Interestingly non-negativity can be proved from the three properties above
$$0 = \delta(\mathbf x, \mathbf x) \leq \delta(\mathbf x, \mathbf y) + \delta(\mathbf y, \mathbf x) = 2\delta(\mathbf x, \mathbf y)$$which implies $\delta(\mathbf x, \mathbf y) \geq 0$.
Cauchy Sequences & Completeness
In a metric space $M$ a sequence $x_1, x_2, ...$ is ‘Cauchy’ if for every $\epsilon \in \mathbb R$ there exists $m, n \in \mathbb N$ such that $\delta(x_m, x_n) < \epsilon$. Roughly, the sequence is getting closer and closer. Note however that the limit of this sequence is not always in $M$. If the limits of all Cauchy sequences of elements of $M$ themselves lie in $M$, then $M$ is said to be complete.
Hilbert Spaces
A Hilbert space is a complete inner-product space. We can see that being an inner-product space is already quite a strong statement since it implies the space is also a normed vector space and a metric space. Despite being completely abstract we can also discuss things such as the angle between vectors, their lengths, and distances between them.

DIRECTIONS FOR THIS TASK: Reproduce the passage on metric and Hilbert spaces word for word, from "Interestingly non-negativity can" up to and including "to be complete.".

INFORMATION SUPPLIED:

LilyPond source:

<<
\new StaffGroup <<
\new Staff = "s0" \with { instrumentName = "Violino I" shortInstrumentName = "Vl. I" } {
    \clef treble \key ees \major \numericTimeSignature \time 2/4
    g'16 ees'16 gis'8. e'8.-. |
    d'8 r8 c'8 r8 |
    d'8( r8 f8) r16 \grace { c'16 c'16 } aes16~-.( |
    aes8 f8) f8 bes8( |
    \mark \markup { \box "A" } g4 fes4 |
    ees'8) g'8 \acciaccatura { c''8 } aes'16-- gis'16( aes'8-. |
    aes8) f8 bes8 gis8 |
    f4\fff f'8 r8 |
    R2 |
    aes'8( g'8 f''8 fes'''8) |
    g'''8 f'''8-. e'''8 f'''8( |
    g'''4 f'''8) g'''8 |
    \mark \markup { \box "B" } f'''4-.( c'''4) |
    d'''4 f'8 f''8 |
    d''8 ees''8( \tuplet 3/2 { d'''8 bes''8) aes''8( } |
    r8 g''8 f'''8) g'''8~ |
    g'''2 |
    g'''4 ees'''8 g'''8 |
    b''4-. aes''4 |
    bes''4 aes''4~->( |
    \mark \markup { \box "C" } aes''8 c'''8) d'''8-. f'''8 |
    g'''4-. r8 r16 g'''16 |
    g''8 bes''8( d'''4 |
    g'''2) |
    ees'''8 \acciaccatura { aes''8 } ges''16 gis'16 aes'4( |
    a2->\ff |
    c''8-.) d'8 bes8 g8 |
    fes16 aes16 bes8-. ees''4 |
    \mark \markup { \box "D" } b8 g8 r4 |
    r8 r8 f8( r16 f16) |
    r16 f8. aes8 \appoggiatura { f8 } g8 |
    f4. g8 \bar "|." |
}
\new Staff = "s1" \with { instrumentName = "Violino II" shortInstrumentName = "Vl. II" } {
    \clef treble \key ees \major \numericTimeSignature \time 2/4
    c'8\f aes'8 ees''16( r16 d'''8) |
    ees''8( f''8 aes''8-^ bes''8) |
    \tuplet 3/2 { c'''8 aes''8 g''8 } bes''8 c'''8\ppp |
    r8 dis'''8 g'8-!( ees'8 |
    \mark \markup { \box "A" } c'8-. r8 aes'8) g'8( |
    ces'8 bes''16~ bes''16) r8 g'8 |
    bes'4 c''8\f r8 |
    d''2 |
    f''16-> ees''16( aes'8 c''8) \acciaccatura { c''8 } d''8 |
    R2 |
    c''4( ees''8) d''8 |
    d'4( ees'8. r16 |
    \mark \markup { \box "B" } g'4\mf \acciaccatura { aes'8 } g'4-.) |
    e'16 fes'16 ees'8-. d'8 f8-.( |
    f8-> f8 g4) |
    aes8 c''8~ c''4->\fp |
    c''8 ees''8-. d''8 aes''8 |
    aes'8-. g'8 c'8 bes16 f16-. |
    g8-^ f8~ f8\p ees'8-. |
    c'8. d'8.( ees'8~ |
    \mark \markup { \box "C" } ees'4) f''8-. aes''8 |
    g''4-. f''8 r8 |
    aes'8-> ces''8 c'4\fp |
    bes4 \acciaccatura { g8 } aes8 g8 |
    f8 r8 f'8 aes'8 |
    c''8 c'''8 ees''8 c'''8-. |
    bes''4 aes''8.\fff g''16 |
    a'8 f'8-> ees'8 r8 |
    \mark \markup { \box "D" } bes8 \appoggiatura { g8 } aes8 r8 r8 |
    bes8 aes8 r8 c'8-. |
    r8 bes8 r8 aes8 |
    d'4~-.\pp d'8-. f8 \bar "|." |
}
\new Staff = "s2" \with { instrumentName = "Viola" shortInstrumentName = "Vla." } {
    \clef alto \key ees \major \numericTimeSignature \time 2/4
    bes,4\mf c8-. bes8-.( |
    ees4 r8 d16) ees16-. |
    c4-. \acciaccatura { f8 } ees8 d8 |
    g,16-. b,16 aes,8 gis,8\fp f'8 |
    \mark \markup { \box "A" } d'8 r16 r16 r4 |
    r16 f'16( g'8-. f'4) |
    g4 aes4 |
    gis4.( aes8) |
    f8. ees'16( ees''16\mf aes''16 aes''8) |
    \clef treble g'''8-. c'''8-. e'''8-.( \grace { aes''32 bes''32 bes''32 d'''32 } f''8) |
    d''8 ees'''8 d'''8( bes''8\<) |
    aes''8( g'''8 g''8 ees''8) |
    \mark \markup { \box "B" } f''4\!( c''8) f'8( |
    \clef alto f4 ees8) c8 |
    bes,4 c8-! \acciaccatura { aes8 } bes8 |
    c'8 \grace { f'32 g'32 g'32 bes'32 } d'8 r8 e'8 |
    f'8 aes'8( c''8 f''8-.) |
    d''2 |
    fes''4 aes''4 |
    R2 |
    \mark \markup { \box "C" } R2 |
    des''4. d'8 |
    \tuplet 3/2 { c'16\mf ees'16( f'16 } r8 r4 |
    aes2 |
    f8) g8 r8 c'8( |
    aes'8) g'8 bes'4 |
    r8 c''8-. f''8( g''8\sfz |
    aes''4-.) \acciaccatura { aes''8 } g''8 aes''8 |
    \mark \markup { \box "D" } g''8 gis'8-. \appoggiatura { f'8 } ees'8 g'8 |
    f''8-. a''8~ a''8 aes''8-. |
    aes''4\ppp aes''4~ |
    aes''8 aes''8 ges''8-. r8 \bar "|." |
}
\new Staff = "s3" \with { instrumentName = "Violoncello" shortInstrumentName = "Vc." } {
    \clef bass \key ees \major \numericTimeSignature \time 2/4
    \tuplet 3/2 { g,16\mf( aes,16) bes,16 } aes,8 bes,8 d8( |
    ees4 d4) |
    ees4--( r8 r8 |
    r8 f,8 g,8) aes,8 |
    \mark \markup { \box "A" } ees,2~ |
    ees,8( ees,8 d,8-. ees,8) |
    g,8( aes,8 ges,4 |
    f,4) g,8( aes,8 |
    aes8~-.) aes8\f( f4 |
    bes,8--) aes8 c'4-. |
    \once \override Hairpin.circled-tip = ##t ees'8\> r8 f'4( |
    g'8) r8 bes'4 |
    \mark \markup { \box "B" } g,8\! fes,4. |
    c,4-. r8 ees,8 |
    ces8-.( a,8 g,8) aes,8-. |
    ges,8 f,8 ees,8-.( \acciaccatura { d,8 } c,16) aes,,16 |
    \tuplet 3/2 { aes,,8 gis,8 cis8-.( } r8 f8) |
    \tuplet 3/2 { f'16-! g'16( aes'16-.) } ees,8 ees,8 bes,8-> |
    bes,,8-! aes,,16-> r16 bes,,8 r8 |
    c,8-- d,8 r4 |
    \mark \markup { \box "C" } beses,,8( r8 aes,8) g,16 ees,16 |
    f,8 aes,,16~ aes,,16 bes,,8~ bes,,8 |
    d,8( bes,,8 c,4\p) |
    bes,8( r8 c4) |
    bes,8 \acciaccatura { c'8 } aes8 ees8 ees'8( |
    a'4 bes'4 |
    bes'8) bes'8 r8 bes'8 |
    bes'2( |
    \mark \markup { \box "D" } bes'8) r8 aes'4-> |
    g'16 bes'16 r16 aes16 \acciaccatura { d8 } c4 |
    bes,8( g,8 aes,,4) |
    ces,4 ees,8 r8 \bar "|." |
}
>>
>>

CORRECT RESPONSE:
Interestingly non-negativity can be proved from the three properties above
$$0 = \delta(\mathbf x, \mathbf x) \leq \delta(\mathbf x, \mathbf y) + \delta(\mathbf y, \mathbf x) = 2\delta(\mathbf x, \mathbf y)$$which implies $\delta(\mathbf x, \mathbf y) \geq 0$.
Cauchy Sequences & Completeness
In a metric space $M$ a sequence $x_1, x_2, ...$ is ‘Cauchy’ if for every $\epsilon \in \mathbb R$ there exists $m, n \in \mathbb N$ such that $\delta(x_m, x_n) < \epsilon$. Roughly, the sequence is getting closer and closer. Note however that the limit of this sequence is not always in $M$. If the limits of all Cauchy sequences of elements of $M$ themselves lie in $M$, then $M$ is said to be complete.